The NYT writes that “the Syrians they protect are glad the Turks are there.” Those Syrians are Arabs, now living in the houses abandoned by the 160,000 Kurds who were attacked by, and fled from, the Turkish troops that seized Afrin in 2018. The Turkish troops protect those Syrians from any attempt by the Kurds to return to their homes in Afrin. None of this is made clear to readers; the NYT piece makes it sound as if Turkey is laudably protecting the local population (but we are not told from what), and there is no mention of the 160,000 Kurds who were chased out of their homes, to be replaced by those who are now being “protected.”

THE REMOVAL of Kurds was not by mistake. Turkey had ample place to house Syrian refugees in areas it occupies in Idlib and Tel Abyad. Turkey has sought to change the demographics of Afrin, removing Kurds and Yazidis and other minorities. It calls this a “safe zone,” similar to how the German Nazi regime referred to “living space” in areas it occupied in Eastern Europe where it sent Ethnic Germans and removed Jews and local Slavs.

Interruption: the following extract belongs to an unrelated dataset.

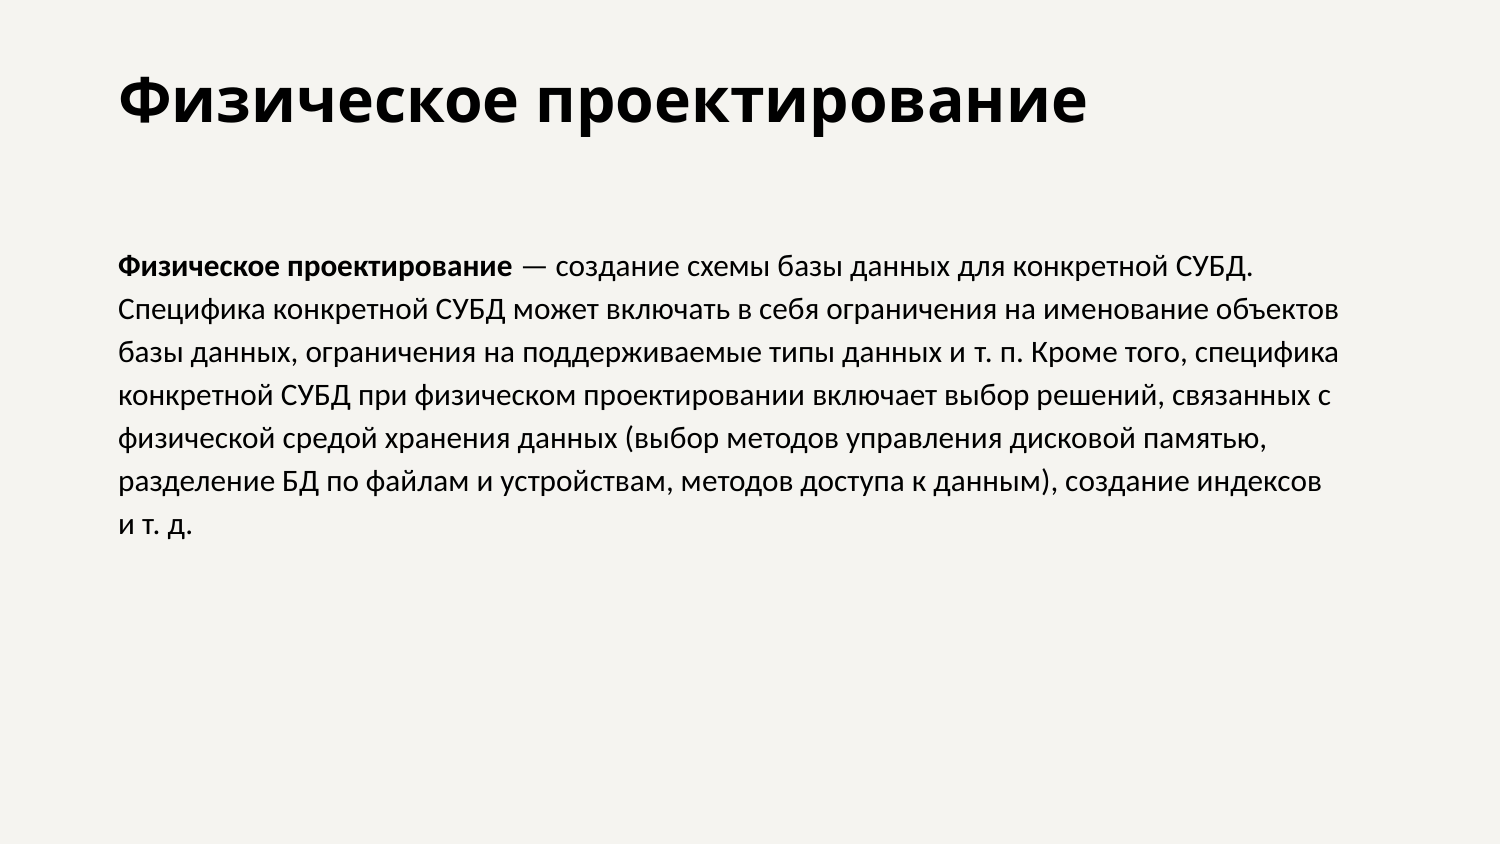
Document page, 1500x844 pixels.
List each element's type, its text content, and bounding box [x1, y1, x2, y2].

list Физическое проектирование — создание схемы базы данных для конкретной СУБД. Специфика конкретной СУБД может включать в себя ограничения на именование объектов базы данных, ограничения на поддерживаемые типы данных и т. п. Кроме того, специфика конкретной СУБД при физическом проектировании включает выбор решений, связанных с физической средой хранения данных (выбор методов управления дисковой памятью, разделение БД по файлам и устройствам, методов доступа к данным), создание индексов и т. д. [103, 224, 1397, 760]
title Физическое проектирование [103, 44, 1397, 208]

There were other places in Syria under Turkish control where Syrian refugees could have been transferred from Turkey itself. But Turkey was not seeking just any place for repatriating those Syrians; at the same time as it was getting some of them out of Turkey, Ankara would be able to empty out a Syrian border region of its Kurds. Turkey was worried about the YPG, for those Syrian Kurdish fighters now had both arms, supplied by their former American allies, and military experience gained fighting the Islamic State. The Turks wanted to make sure the YPG would not be able to link up with the the PKK, which is both a Kurdish political and a military force inside Turkey.

According to the article the journalists were “escorted” by Turkey on a visit to Afrin. The newspaper called this a “de facto safe zone.” However human rights activists have described how for women the area is no longer safe. Women are often kidnapped and held in secret prisons, subjected to abuses and extrajudicial killings. The Times is accused of a whitewash. It claims Turkey has provided “infrastructure, education and health services.” It neglects to note, unlike as it usually does when covering the West Bank, that Turkey’s occupation of Afrin is illegal under international law. It neglected to interview any dissenting voices, people displaced from Afrin or any critics.

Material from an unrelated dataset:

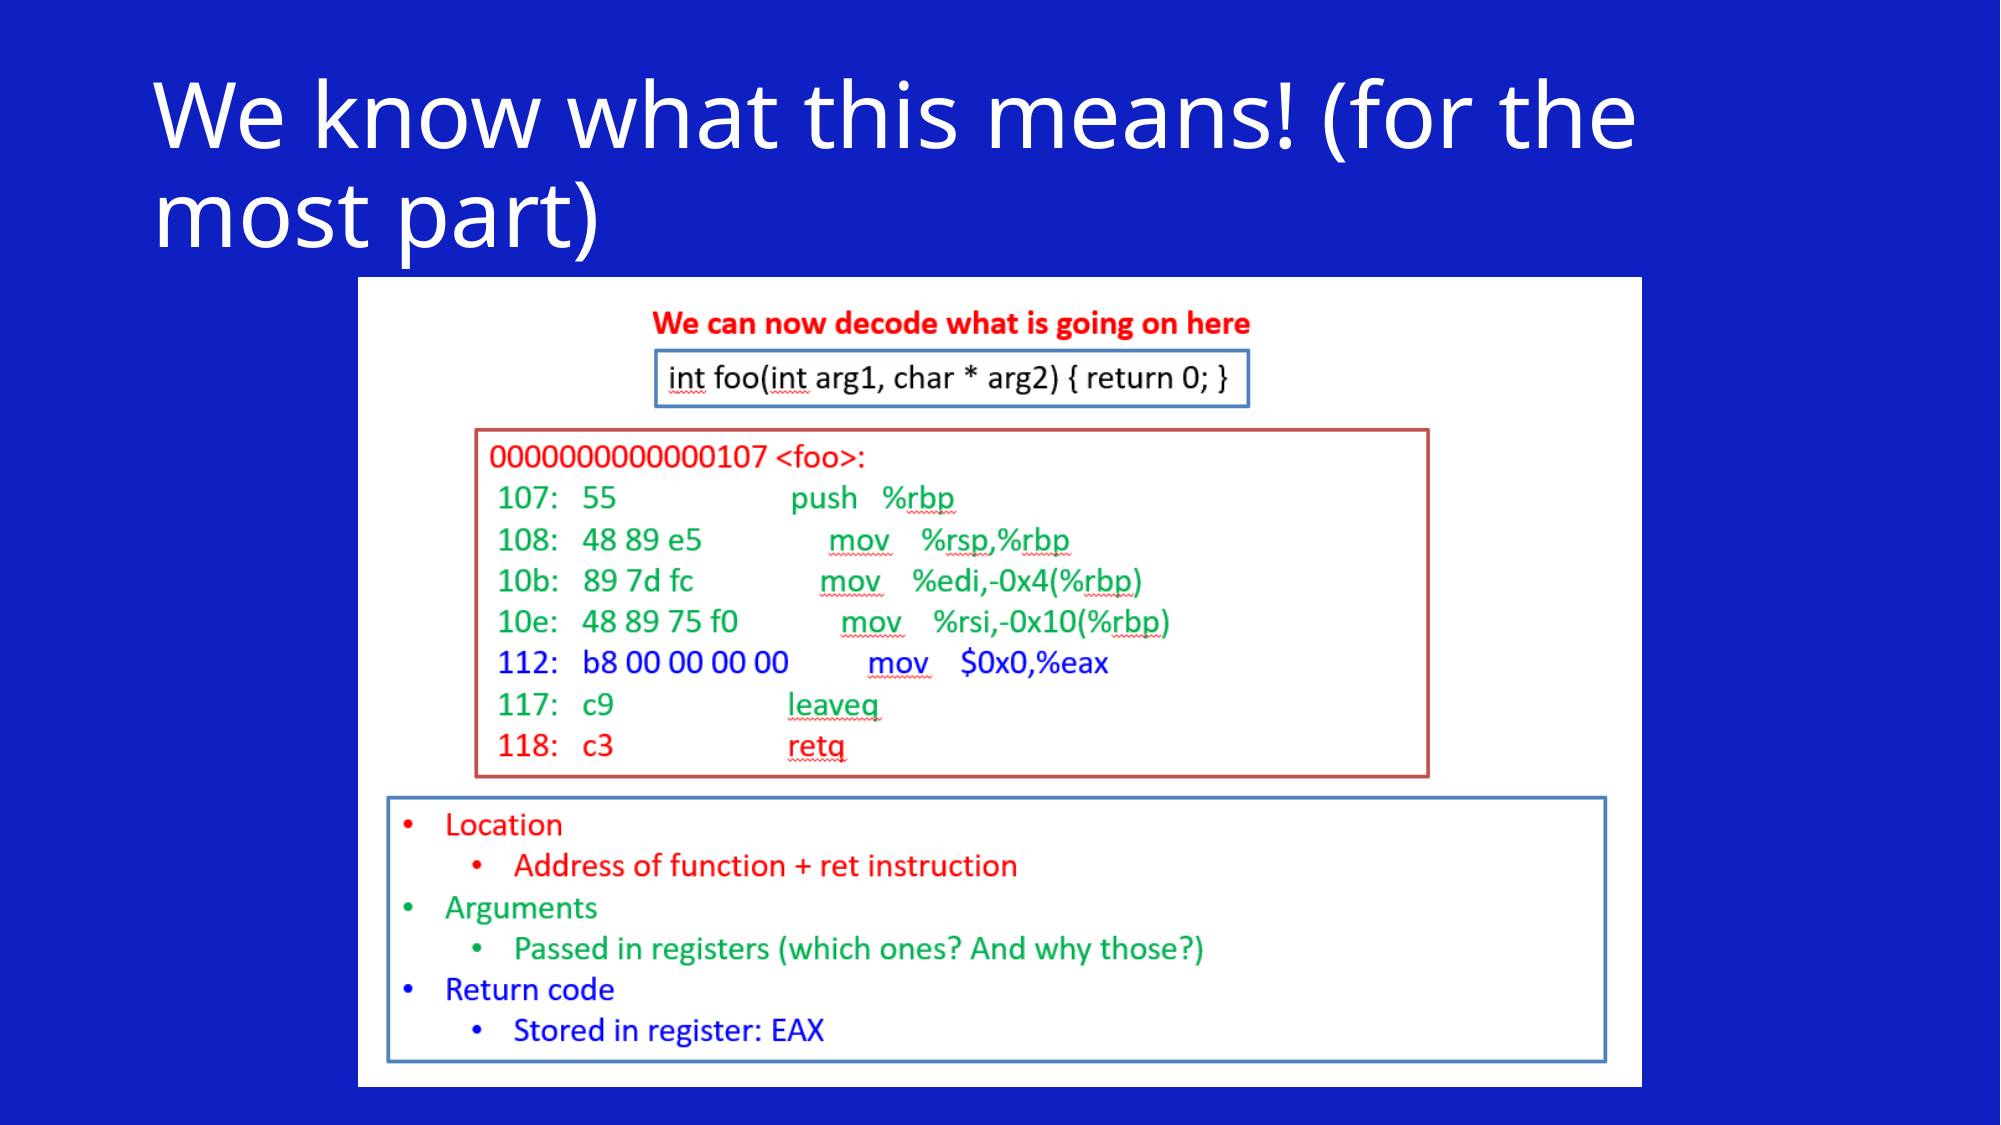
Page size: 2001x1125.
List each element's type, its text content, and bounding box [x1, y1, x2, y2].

picture [358, 277, 1642, 1088]
title We know what this means! (for the most part) [137, 59, 1863, 278]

Not a single Kurd who fled from Afrin was interviewed by the NYT reporters. Why not? Surely their view of things, of how and why they were forced to flee, of what the Turks did to them (how many killed? How many wounded?), is important for NYT readers to find out about. Is Turkey providing “infrastructure, education, and health services” to any of those expelled Kurds, or only to those Arabs who have taken over their houses in Afrin?

The NYT reporters, who stayed in Afrin itself, and did not attempt to travel to areas where Afrin’s Kurds had fled (would the Turks have prevented them from leaving Afrin for other parts of Syria?), were always accompanied by local minders, trusted to keep those reporters from visiting sites of Turkish fighting with the Kurds, and prevent them from talking with anyone who might not parrot Erdogan’s party line. It’s no different from the way Western tourists in the Soviet Union used to be accompanied by Intourist guides who made sure that those tourists were never alone with Soviet citizens who might reveal that things were not quite as wonderful in the Soviet Union as depicted in the pages of Pravda and Izvestia.